Washington is known as the city of trees, though no official body seems to agree on the actual numbers in what is called our tree canopy and whether the city's urban forest is growing or declining. Coming home from a lecture about Thoreau and trees at the U.S. Botanic Garden (he liked trees more than he did people), I was especially aware of the varied specimens bordering my walk uphill past the Capitol. I witnessed a veritable memory garden of botanical and political history. Like human fingerprints, none was alike in size or shape. Except that most of them carried unusual identity tags: little brass plaques.
These are commemorative trees planted to honor past Congress folk or a cause such as the
young linden tree dedicated to "the revolutionary spirit of New England." Speaker of the House Nancy Pelosi has her name under an American elm dedicated to 'the Greening of the Capitol Initiative" in 2008 (whatever that was).

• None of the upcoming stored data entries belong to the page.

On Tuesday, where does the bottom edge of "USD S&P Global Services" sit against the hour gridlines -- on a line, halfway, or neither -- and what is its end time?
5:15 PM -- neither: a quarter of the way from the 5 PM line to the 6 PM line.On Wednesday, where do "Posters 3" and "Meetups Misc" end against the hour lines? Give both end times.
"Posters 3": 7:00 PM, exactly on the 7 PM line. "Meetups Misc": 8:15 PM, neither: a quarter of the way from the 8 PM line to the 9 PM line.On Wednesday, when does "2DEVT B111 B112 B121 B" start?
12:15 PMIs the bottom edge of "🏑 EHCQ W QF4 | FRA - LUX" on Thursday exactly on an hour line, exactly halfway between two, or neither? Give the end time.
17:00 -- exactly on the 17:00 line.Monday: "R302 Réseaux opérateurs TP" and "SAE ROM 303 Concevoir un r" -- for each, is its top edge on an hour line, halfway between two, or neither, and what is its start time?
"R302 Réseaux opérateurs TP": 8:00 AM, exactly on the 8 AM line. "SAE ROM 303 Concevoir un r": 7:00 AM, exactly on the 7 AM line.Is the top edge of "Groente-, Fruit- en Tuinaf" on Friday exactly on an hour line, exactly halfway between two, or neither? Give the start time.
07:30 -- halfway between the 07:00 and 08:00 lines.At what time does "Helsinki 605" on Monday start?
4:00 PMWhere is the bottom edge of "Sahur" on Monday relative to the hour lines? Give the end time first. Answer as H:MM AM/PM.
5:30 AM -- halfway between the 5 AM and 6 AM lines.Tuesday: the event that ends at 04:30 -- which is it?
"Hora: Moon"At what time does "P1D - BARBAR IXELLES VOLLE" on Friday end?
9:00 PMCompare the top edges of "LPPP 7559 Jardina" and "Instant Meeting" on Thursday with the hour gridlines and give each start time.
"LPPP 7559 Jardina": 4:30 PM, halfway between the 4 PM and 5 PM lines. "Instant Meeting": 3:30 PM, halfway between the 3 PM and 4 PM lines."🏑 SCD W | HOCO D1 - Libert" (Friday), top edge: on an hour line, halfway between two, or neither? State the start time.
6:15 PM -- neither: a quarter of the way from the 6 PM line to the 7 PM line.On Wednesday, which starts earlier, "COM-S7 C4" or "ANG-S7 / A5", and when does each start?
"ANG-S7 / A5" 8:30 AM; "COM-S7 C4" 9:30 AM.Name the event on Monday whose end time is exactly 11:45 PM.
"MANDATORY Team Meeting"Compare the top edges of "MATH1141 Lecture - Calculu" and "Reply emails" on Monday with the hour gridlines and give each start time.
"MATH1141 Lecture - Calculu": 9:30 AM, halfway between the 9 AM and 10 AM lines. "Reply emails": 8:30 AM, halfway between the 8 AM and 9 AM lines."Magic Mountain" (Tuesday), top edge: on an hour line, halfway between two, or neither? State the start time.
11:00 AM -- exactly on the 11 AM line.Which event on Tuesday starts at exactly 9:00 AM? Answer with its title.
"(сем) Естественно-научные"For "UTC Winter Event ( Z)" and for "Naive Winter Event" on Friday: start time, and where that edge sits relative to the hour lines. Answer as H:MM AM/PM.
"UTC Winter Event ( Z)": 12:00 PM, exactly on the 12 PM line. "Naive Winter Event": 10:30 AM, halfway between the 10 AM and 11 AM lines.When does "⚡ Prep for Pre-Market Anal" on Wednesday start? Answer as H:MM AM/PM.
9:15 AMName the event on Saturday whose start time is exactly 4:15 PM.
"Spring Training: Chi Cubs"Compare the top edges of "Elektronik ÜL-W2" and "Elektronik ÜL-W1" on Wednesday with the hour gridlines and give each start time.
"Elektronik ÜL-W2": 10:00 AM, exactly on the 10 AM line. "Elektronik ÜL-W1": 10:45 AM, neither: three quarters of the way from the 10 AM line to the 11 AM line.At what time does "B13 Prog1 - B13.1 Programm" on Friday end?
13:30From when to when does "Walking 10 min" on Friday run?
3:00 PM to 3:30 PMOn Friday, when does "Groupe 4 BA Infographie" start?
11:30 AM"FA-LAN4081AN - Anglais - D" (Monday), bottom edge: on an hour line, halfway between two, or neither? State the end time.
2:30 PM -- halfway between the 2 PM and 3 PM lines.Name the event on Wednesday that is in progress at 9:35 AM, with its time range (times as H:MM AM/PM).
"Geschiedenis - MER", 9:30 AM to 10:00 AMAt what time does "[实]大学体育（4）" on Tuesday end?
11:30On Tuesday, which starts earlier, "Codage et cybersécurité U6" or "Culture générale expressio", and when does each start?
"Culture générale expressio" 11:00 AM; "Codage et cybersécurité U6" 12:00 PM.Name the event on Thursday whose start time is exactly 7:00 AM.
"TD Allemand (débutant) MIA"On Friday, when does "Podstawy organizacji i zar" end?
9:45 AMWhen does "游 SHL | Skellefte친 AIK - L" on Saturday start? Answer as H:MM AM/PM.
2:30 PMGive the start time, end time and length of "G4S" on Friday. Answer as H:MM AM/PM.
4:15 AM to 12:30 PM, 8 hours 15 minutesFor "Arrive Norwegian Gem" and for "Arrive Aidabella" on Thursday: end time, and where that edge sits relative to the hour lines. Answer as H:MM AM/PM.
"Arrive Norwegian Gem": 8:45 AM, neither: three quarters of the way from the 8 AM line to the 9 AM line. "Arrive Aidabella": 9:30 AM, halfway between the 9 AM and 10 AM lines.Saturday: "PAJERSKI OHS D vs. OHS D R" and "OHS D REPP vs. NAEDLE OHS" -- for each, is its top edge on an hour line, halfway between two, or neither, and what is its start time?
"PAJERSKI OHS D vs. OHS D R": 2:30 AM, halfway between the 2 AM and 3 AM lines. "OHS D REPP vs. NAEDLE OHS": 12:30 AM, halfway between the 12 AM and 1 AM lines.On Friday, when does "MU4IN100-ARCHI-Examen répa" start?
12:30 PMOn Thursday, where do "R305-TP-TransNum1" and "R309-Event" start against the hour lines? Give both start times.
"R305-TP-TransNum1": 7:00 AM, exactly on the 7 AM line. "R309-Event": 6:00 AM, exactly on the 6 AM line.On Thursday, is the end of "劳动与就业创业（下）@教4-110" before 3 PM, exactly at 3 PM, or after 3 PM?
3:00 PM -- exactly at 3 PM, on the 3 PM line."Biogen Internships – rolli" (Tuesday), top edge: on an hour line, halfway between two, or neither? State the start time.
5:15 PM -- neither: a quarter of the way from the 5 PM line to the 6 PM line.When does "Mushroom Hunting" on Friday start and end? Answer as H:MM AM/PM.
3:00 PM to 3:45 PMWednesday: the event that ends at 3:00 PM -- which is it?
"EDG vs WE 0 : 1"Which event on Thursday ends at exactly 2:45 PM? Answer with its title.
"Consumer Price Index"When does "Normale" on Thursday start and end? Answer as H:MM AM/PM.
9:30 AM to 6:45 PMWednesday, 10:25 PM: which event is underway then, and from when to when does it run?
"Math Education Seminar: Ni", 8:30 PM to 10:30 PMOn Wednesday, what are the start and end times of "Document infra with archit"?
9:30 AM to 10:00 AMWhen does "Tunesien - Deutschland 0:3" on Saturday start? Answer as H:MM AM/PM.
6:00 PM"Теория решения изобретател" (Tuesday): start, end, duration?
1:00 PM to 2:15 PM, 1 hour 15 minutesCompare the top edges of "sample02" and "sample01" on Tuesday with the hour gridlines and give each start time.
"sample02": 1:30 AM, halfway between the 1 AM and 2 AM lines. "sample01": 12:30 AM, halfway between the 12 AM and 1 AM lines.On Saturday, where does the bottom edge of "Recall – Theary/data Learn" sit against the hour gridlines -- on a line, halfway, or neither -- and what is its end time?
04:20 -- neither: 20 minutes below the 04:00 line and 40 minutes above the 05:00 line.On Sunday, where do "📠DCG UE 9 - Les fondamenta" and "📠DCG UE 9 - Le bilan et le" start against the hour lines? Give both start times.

Farther along, on grounds of the Library of Congress' stately Thomas Jefferson Building, former Librarian James Billington contributed an acer, a Japanese maple, "in honor of the Congressional Research Service's Centennial" in 1914. Even a former head of the library's Hebraic division has a tree in his name.
On and on they went, until some sort of boundary was reached at Second Street SE. By focusing on such an aesthetic abundance around me, I was able for a short time to forget the inanities taking place inside the great building they surround. May the beauty created in this landscape have some calming effect on what transpires there. One thing for sure: most of these trees will outlast the people inside.